ROME: Protesters set cars alight and hurled cobblestones at police in chaotic scenes in central Rome on Tuesday after Prime Minister Silvio Berlusconi won a crucial confidence vote in parliament.

Police fired tear gas and hit protesters with truncheons in some of Rome's most tourist-heavy streets. At least five protesters were seen being taken away by police and several could be seen with blood running down their faces.

“I'm really very ashamed of being Italian. Today is the end of Italian democracy,” Marianna Martellozzo, 24, a student protester, told AFP.

Protesters banged on the metal blinds of shuttered shops in the city centre as word spread that Berlusconi had won the confidence vote.

Some of the protesters later threw paint and firecrackers at the buildings of the Senate and Chamber of Deputies where the vote took place.

A police van in the city centre was also set alight by protesters, some of whom wore motorcycle helmets and ski masks and wielded metal poles.

Citing officials and hospital sources, SkyTG24 news channel reported 20 protesters were injured in the clashes and around 10 detained. At least three police officers were injured, ANSA news agency reported.

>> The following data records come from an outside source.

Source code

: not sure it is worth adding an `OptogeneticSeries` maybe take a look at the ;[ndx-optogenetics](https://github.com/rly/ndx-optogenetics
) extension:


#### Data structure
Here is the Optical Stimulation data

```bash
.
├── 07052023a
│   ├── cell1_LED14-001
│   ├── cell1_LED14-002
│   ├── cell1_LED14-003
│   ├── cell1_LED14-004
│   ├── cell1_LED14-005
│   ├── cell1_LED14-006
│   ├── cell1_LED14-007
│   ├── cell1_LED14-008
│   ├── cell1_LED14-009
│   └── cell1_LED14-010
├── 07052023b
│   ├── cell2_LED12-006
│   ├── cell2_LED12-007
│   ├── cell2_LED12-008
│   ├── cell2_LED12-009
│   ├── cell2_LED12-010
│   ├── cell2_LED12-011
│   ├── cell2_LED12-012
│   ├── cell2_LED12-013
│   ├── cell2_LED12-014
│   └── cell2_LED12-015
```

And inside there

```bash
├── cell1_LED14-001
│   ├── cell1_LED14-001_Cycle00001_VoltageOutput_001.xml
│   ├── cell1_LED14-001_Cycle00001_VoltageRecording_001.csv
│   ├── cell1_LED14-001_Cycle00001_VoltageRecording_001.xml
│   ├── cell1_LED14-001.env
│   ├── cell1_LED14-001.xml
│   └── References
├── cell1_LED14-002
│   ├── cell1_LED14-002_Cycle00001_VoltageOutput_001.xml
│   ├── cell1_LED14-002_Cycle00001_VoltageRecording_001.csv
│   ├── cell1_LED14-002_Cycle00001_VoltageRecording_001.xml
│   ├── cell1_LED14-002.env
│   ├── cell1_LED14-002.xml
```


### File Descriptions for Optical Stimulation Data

There was a tense stand-off in one square in central Rome, where protesters burnt a garbage truck and set fire to a barricade made up of tables and chairs between them and police lines. “Go away police,” they shouted.

The clashes came after a mostly peaceful anti-Berlusconi march through Rome that brought together a variety of disaffected people including students, unemployed people and inhabitants of the earthquake-struck city of L'Aquila.

“We're here to say that it isn't right to vote for confidence in a government that after carrying out cosmetic operations on our city has now abandoned it,” said Ilia Antenucci from a L'Aquila campaign group.

Organisers estimated the number of protesters in Rome at around 100,000. Thousands more took part in rallies across Italy, including in Milan where protesters briefly broke into the stock exchange building.

Among the protesters were many students, who are up in arms over an overhaul of the university system announced by Berlusconi's government.

A small group of protesters in Milan broke into the stock exchange building and unfurled a banner reading: “You're a bunch of racist profiteers.”

Students also staged a brief sit-in on the landing strip in Palermo airport and some 3,000 marched through the centre of Catania in Sicily. There were also protests in Bari, Cagliari, Genoa, Naples and Turin.